> [TEXT SECTION]:
^^^^^^^^

ConHome: “What do you think of German policy?”
Mitchell: “Well the Germans are in a very different position from Britain. First of all, demographically, they are immigrant-attracting. And they have a lot of empty houses in Germany.
“We are absolutely not in that position. We are one of the most densely populated countries in the world.
“We have spent more on looking after Syrian refugees and helping them, sheltering them, feeding them, providing them with medicine, than the whole of the rest of the European Union put together.
“And we were the first, miles ahead of the game on this. We saw what was coming. We put taxpayers’ money where our mouth was in order to protect innocent civilians who were going to be caught up in this fighting.
“David Cameron’s been absolutely right in taking the most vulnerable people from the camps rather than from Europe. If you take them from Europe you act as a magnet and you encourage people to try to embark on this incredibly dangerous journey with a sort of lottery ticket of hoping to be housed in Germany or Scandinavia or Britain.”

^^^^^^^^

> [SOURCE MATERIAL]:
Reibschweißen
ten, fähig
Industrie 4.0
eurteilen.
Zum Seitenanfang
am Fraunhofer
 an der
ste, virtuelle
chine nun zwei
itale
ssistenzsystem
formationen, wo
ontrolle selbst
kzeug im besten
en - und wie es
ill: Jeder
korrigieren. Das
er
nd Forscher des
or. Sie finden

^^^^^^^^

> [ACTIVITIES]:
1. In the interview about German refugee policy, where does Mitchell say David Cameron has been right to take the most vulnerable people from?
2. Write the next part of the interview about German refugee policy, starting after its final line.

> [ANSWERS IN ORDER]:
1. From the camps rather than from Europe.

2.
Mitchell wants to see greater flexibility in Britain’s attitude to Bashar al-Assad: “I have always believed that the Anglo-American absolute bar on having anything to do with Assad is wrong. Assad is part of the problem, and he will almost certainly, with or without him, that group will be part of the solution.”
ConHome: “So how do you see your role? You’d like to be back in government: you obviously want actually to be doing things.”
Mitchell: “If you’re saying do I wish to resume my political career and return to government, the answer is very much Yes. But [laughter] it’s of course not entirely a matter for me.”